Well, we have the results from today's primaries in Georgia, and they are veddy veddy interesting. In the governor's race, we're headed for a runoff on the Republican side, while the newly anointed Democratic candidate came through in a landslide. Meanwhile, there are also results for two potentially vulnerable Democratic seats. And it's all right below the fold, here:
Firstly, the governor's race. As expected, former Gov. Roy Barnes is the Democratic nominee, unsurprising given his recent poll numbers. On the other side of the aisle, we have a runoff brewing between former Secretary of State Karen Handel and former Congressman Nathan Deal. This has the potential for some quite fascinating wingnut freakouts, given that Handel has received the endorsement of teh Great Wasilla Wingnut, while Deal got a recommendation from Newt Gingrich. I say "potential" because I'm not sure to what extent the endorsers will back their respective endorsees. On the other hand, I do expect to get bombarded with despicable ads about how much Karen Handel likes teh ghey, and I also expect Handel to move way far to the right. She'll probably find some way to associate herself with the Tea Party in one way or another.
At any rate, I'm not sure about November. It seems pretty close right now between Barnes and either potential Republican candidate, although we're going to see shifting one way or the other during the rest of the campaign. I'm not sure how the runoff will affect Handel's or Deal's numbers in a face-off against Barnes; will it sour voters on the eventual nominee? Then there's the urban-rural dynamic in Georgia, which is always a factor in our politics down here. Nominating Handel might allow the GOP to compete more in urban areas, though I'm not sure this would actually be enough of a difference in the end.

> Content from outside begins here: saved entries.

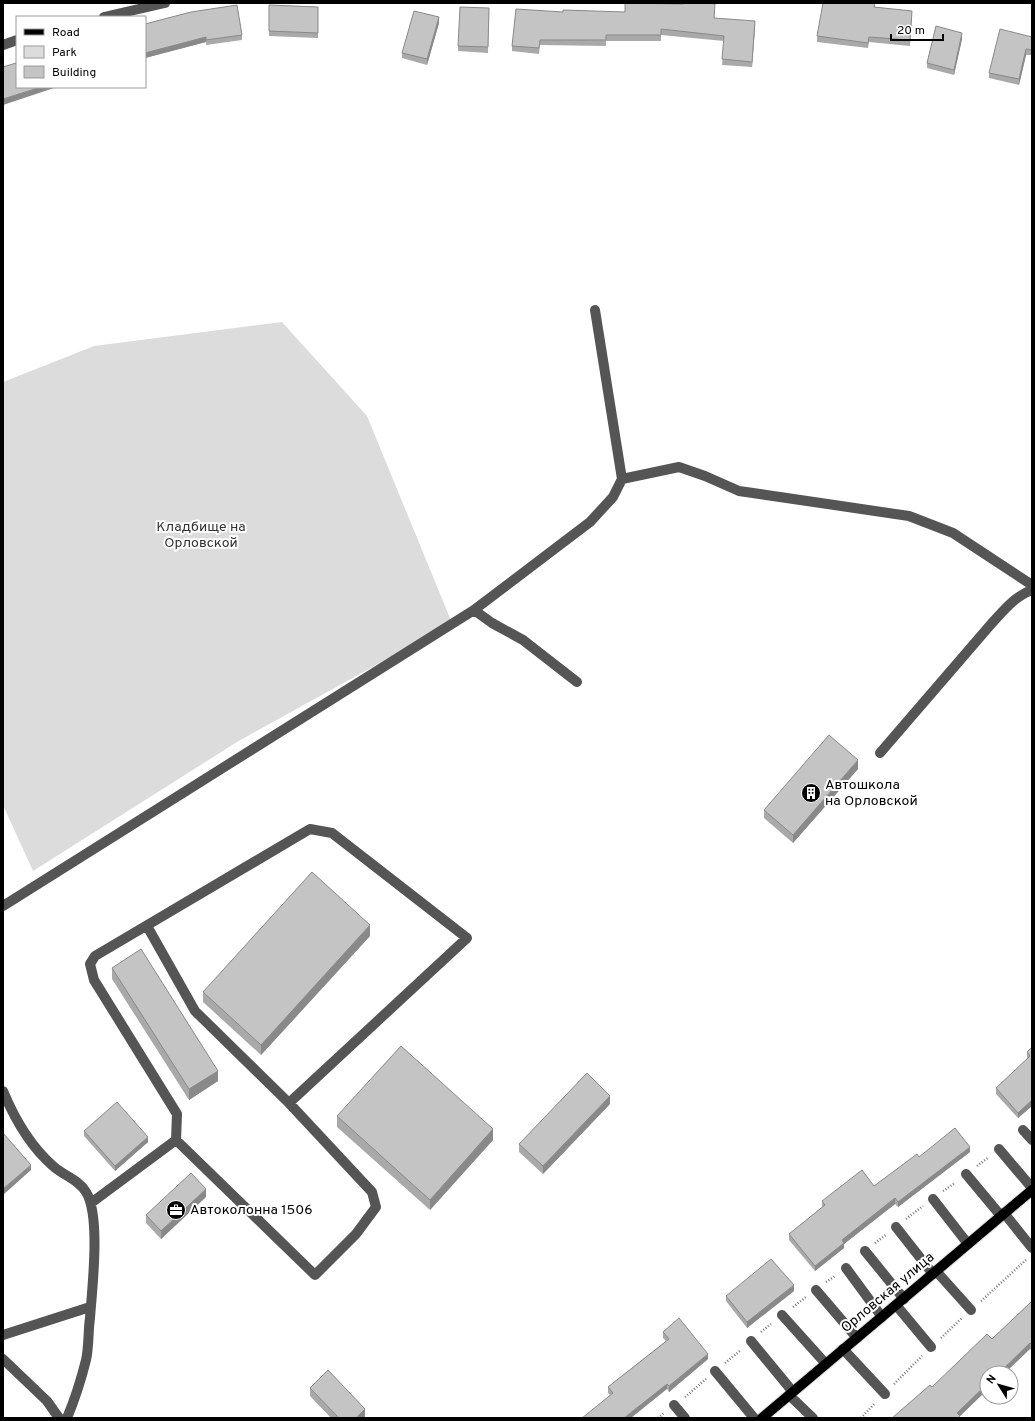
<svg xmlns="http://www.w3.org/2000/svg" width="1035" height="1421" font-family="Overpass,sans-serif">
	<style>
		.green { fill: #dcdcdc }
		.lines { fill: none; stroke-linecap: round; stroke-linejoin: round }
		.major-casing { stroke: #dbdbdb; stroke-width: 12 }
		.path { stroke: #777; stroke-width: 2.5; stroke-dasharray: 1 2; stroke-linecap: butt }
		.minor { stroke: #555; stroke-width: 10 }
		.major { stroke: #000; stroke-width: 10 }
		.wall { fill: #a9a9a9 }
		.shaded-wall { fill: #898989 }
		.building { fill: #c4c4c4; stroke: #898989 }
		.labels { text-anchor: middle; dominant-baseline: central; stroke-width: 4; stroke-linejoin: round; paint-order: stroke }
		.park-label { font-size: 14px; fill: #333; stroke: #fff }
		.poi-label { font-size: 14px; fill: #000; stroke: #fff; text-anchor: start }
		.street-label { font-size: 14px; fill: #000; stroke: #fff }
	</style>
	<rect width="100%" height="100%" fill="#fff"/>
	<path class="green" d="M 282,322 L 367,416 L 452,623 L 237,742 L 33,871 L 3,805 L 3,382 L 94,346 Z"/>
	<g class="lines">
		<g class="major-casing">
			<path id="major" d="M 762,1418 L 1032,1190"/>
		</g>
		<path class="path" d="M 977,1166 L 989,1157
			M 943,1191 L 955,1183
			M 906,1219 L 923,1206
			M 875,1243 L 887,1234
			M 826,1282 L 835,1276
			M 981,1301 L 1026,1260
			M 793,1307 L 806,1297
			M 761,1332 L 771,1324
			M 941,1338 L 962,1318
			M 725,1363 L 741,1350
			M 894,1384 L 922,1356
			M 685,1397 L 706,1379
			M 658,1418 L 664,1413
			M 861,1418 L 875,1403"/>
		<path class="minor" d="M 104,17 L 165,3
			M 3,45 L 17,40
			M 622,479 L 679,467 L 705,476 L 739,491 L 909,516 L 953,533 L 1032,585
			M 474,610 L 492,623 L 523,640 L 577,682
			M 880,753 L 992,623 C 1004,610 1015,596 1032,590
			M 3,906 L 474,610 L 590,522 L 613,497 L 622,479 L 595,310
			M 3,1091 C 15,1120 30,1146 53,1166 C 64,1176 78,1179 86,1192 C 101,1216 92,1289 90,1318 C 88,1332 89,1347 86,1360 C 81,1380 75,1399 67,1418
			M 1023,1130 L 1032,1140
			M 176,1140 L 315,1275 L 356,1234 L 376,1207 L 372,1192 L 289,1103
			M 999,1149 L 1032,1188
			M 966,1174 L 1001,1216
			M 933,1199 L 968,1244
			M 91,1203 L 176,1140 L 177,1114 L 94,980 L 90,964 L 95,956 L 310,829 L 332,833 L 467,938 L 289,1103 L 195,1011 L 147,926
			M 1004,1213 L 1032,1248
			M 896,1227 L 933,1274
			M 865,1251 L 904,1299
			M 846,1268 L 882,1317
			M 936,1271 L 971,1310
			M 816,1290 L 857,1338
			M 896,1305 L 931,1347
			M 782,1315 L 826,1364
			M 3,1335 L 90,1307
			M 751,1341 L 793,1392
			M 843,1349 L 885,1394
			M 3,1359 L 47,1401 L 59,1418
			M 715,1371 L 754,1418
			M 789,1395 L 813,1418
			M 674,1405 L 685,1418"/>
		<use href="#major" class="major"/>
	</g>
	<path class="wall" d="M 875,3 L 875,7 L 912,17 L 910,46 L 869,42 L 868,48 L 817,42 L 817,36 Z
		M 269,5 L 318,7 L 318,38 L 269,36 Z
		M 489,8 L 488,53 L 458,51 L 458,46 Z
		M 715,9 L 714,18 L 755,27 L 752,67 L 722,65 L 724,41 L 661,35 L 661,41 L 606,41 L 606,46 L 540,45 L 539,54 L 512,51 L 512,46 L 563,12 L 625,12 Z
		M 439,23 L 427,65 L 402,58 L 402,53 Z
		M 145,24 L 242,35 L 242,40 L 206,45 L 206,42 L 145,58 Z
		M 1032,37 L 1032,55 L 1026,55 L 1019,85 L 989,78 L 989,73 Z
		M 962,39 L 954,75 L 927,68 L 927,63 Z
		M 858,769 L 793,843 L 764,818 L 764,810 Z
		M 370,936 L 261,1055 L 203,1002 L 203,992 Z
		M 112,968 L 218,1081 L 189,1100 L 112,979 Z
		M 1032,1047 L 1032,1106 L 1018,1118 L 996,1094 L 996,1088 L 1028,1059 L 1027,1058 L 1027,1052 Z
		M 610,1104 L 543,1174 L 519,1152 L 519,1144 Z
		M 337,1116 L 493,1140 L 430,1210 L 337,1127 Z
		M 84,1131 L 148,1142 L 115,1171 L 84,1136 Z
		M 970,1152 L 898,1207 L 895,1204 L 844,1244 L 844,1248 L 815,1271 L 789,1240 L 789,1234 L 822,1207 L 822,1201 L 874,1186 L 919,1157 Z
		M 206,1197 L 161,1239 L 146,1223 L 146,1215 Z
		M 794,1291 L 747,1328 L 726,1301 L 726,1296 Z
		M 1032,1301 L 1032,1351 L 1030,1349 L 987,1373 L 987,1390 L 960,1416 L 960,1418 L 932,1387 L 992,1339 Z
		M 663,1332 L 708,1359 L 669,1392 L 667,1389 L 610,1395 L 608,1393 L 608,1387 L 666,1341 L 663,1338 Z
		M 310,1388 L 365,1417 L 365,1418 L 331,1418 L 310,1396 Z"/>
	<path class="shaded-wall" d="M 439,17 L 439,23 L 427,65 L 427,59 Z
		M 755,21 L 755,27 L 752,67 L 752,62 Z
		M 962,33 L 962,39 L 954,75 L 954,70 Z
		M 206,37 L 206,42 L 145,58 L 145,53 Z
		M 1026,49 L 1026,55 L 1019,85 L 1019,79 Z
		M 41,87 L 57,87 L 3,105 L 3,99 Z
		M 858,760 L 858,769 L 793,843 L 793,835 Z
		M 370,925 L 370,936 L 261,1055 L 261,1045 Z
		M 218,1071 L 218,1081 L 189,1100 L 189,1089 Z
		M 610,1096 L 610,1104 L 543,1174 L 543,1166 Z
		M 1032,1100 L 1032,1106 L 1018,1118 L 1018,1113 Z
		M 493,1129 L 493,1140 L 430,1210 L 430,1200 Z
		M 148,1137 L 148,1142 L 115,1171 L 115,1166 Z
		M 970,1147 L 970,1152 L 898,1207 L 898,1202 Z
		M 31,1165 L 31,1170 L 3,1195 L 3,1189 Z
		M 206,1189 L 206,1197 L 161,1239 L 161,1231 Z
		M 895,1198 L 895,1204 L 844,1244 L 844,1248 L 815,1271 L 815,1266 L 842,1240 Z
		M 794,1285 L 794,1291 L 747,1328 L 747,1322 Z
		M 1030,1343 L 1030,1349 L 1005,1373 L 999,1373 Z
		M 708,1354 L 708,1359 L 669,1392 L 669,1386 Z
		M 667,1384 L 667,1389 L 631,1418 L 624,1418 Z
		M 987,1384 L 987,1390 L 960,1416 L 960,1418 L 957,1418 L 957,1413 Z
		M 365,1409 L 365,1418 L 356,1418 Z"/>
	<path class="building" d="M 625,3 L 683,4 L 683,3 L 707,3 L 715,4 L 714,18 L 755,21 L 752,62 L 722,59 L 724,36 L 661,29 L 661,35 L 606,35 L 606,40 L 540,40 L 539,48 L 512,46 L 516,9 L 563,12 L 563,10 L 625,12 Z
		M 823,3 L 875,3 L 874,7 L 912,11 L 910,40 L 869,37 L 868,43 L 817,36 Z
		M 237,5 L 242,35 L 206,40 L 206,37 L 145,53 L 145,24 L 191,12 Z
		M 269,5 L 318,7 L 318,33 L 269,31 Z
		M 460,7 L 489,8 L 488,47 L 458,46 Z
		M 414,11 L 439,17 L 427,59 L 402,53 Z
		M 936,26 L 962,33 L 954,70 L 927,63 Z
		M 1000,29 L 1032,37 L 1032,50 L 1026,49 L 1019,79 L 989,73 Z
		M 16,63 L 17,63 L 17,87 L 41,87 L 3,99 L 3,67 Z
		M 829,735 L 858,760 L 793,835 L 764,810 Z
		M 312,872 L 370,925 L 261,1045 L 203,992 Z
		M 141,949 L 218,1071 L 189,1089 L 112,968 Z
		M 401,1046 L 493,1129 L 430,1200 L 337,1116 Z
		M 1032,1047 L 1032,1100 L 1018,1113 L 996,1088 L 1030,1056 L 1027,1052 Z
		M 587,1073 L 610,1096 L 543,1166 L 519,1144 Z
		M 117,1102 L 148,1137 L 115,1166 L 84,1131 Z
		M 955,1128 L 970,1147 L 898,1202 L 895,1198 L 842,1240 L 844,1243 L 815,1266 L 789,1234 L 825,1205 L 822,1201 L 862,1170 L 874,1186 L 917,1154 L 919,1157 Z
		M 3,1133 L 31,1165 L 3,1189 Z
		M 191,1173 L 206,1189 L 161,1231 L 146,1215 Z
		M 771,1259 L 794,1285 L 747,1322 L 726,1296 Z
		M 1032,1301 L 1032,1345 L 1030,1343 L 999,1373 L 987,1373 L 987,1384 L 957,1413 L 960,1416 L 958,1418 L 892,1418 L 930,1385 L 932,1387 L 987,1334 L 992,1339 Z
		M 679,1318 L 708,1354 L 669,1386 L 667,1384 L 624,1418 L 582,1418 L 613,1393 L 608,1387 L 669,1339 L 663,1332 Z
		M 328,1370 L 365,1409 L 356,1418 L 339,1418 L 310,1388 Z"/>
	<defs>
		<g id="building-disc" transform="scale(1)"><circle r="9.5" fill="#000" stroke="#fff"/><path d="M-4-6H4V6H1V3H-1V6H-4ZM-2.5-4.3h1.7v1.8h-1.7ZM.8-4.3h1.7v1.8H.8ZM-2.5-1h1.7V.8h-1.7ZM.8-1h1.7V.8H.8Z" fill="#fff"/></g>
		<g id="office-disc" transform="scale(1)"><circle r="9.5" fill="#000" stroke="#fff"/><path d="M-6-3h4V-5.5h4V-3h4V5H-6ZM-1-4.5V-3h2v-1.5ZM-6 0V1H6V0Z" fill="#fff"/></g>
	</defs>
	<g fill-rule="evenodd">
		<use href="#building-disc" x="811" y="793"/>
		<use href="#office-disc" x="176" y="1210"/>
	</g>
	<g class="labels">
		<g class="park-label">
			<text x="201" y="527">Кладбище на<tspan x="201" dy="16">Орловской</tspan></text>
		</g>
		<g class="poi-label">
			<text x="825" y="785">Автошкола<tspan x="825" dy="16">на Орловской</tspan></text>
			<text x="190" y="1210">Автоколонна 1506</text>
		</g>
		<g class="street-label">
			<text transform="translate(888 1293) rotate(-40)">Орловская улица</text>
		</g>
	</g>
	<rect width="1035" height="1421" fill="none" stroke="#000000" stroke-width="8"/>
	<rect x="16" y="16" width="130" height="72" fill="#ffffff" stroke="#999999"/>
	<rect x="24" y="29" width="20" height="6" fill="#000000" stroke="#999999"/>
	<text x="52" y="36" font-size="12" fill="#000000">Road</text>
	<rect x="24" y="46" width="20" height="12" fill="#dcdcdc" stroke="#999999"/>
	<text x="52" y="56" font-size="12" fill="#000000">Park</text>
	<rect x="24" y="66" width="20" height="12" fill="#c4c4c4" stroke="#999999"/>
	<text x="52" y="76" font-size="12" fill="#000000">Building</text>
	<g transform="translate(999 1385) rotate(307)"><circle r="19" fill="#ffffff" stroke="#999999"/>
	<path d="M0-3L7 15L0 10L-7 15Z" fill="#000000"/>
	<text y="-6" font-size="11" font-weight="bold" text-anchor="middle" fill="#000000">N</text>
	</g>
	<path d="M891 34v6h52v-6" fill="none" stroke="#000000" stroke-width="2"/>
	<text x="897" y="34" font-size="12" fill="#000000" stroke="#ffffff" stroke-width="3" paint-order="stroke">20 m</text>
</svg>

Of course, the real news in this race is how the mighty have fallen. Yes, the Great Ox(endine), once the front-runner in this race, is in 4th place, and will probably remain there. Alas, poor Oxendine. So it is that the very imaginatively titled "Contract with Georgia" shall not come to pass. He's like Georgia's Mitt Romney (minus all of teh Mormon): He started out well, but faded when the actual election came around.
In other races, Carol Porter, wife of House Minority Leader Dubose Porter, won the right to lose to Republican incumbent Casey Cagle in the race for the Lieutenant Governorship. Also, Labor Commish Michael Thurmond gets the honor of losing to Johnny Isakson in the race for the Senate seat that Isakson currently occupies.
Now, on to the important U.S. House races. Jim Marshall (GA-08) and John Barrow (GA-12), both Blue Dog Democrats, both won the noms for their respective districts. Marshall and Barrow could be in trouble, come November, and I base that on the fact that they are generally in trouble when facing challenges. GA-08 has a PVI of R+10, while GA-12 (which does include some Democratic strongholds) is borderline at D+1. Barrow, then, may be heartened to learn that Republicans Ray McKinney (the teapartier) and Carl Smith are caught in a runoff. Marshall, I suspect, is less pleased that his Republican opponent, state Rep. Austin Scott won more than 50% and avoided a runoff.
I will end with the House race that most affects me, the 4th District. Hank Johnson has been a great congressman, and one misconstrued remark about Guam was not about to change my mind. I'm very happy to say that Hank beat former Dekalb County CEO Vernon Jones and Connie Stokes, a Dekalb County Commissioner. Mostly I'm happy because this marks the second electoral smackdown of Vernon Jones, who is a horribly egotistical asshat, the end. Congrats, Hank! I look forward to the crushing defeat of Liz Carter, the Republican candidate, on Election Day.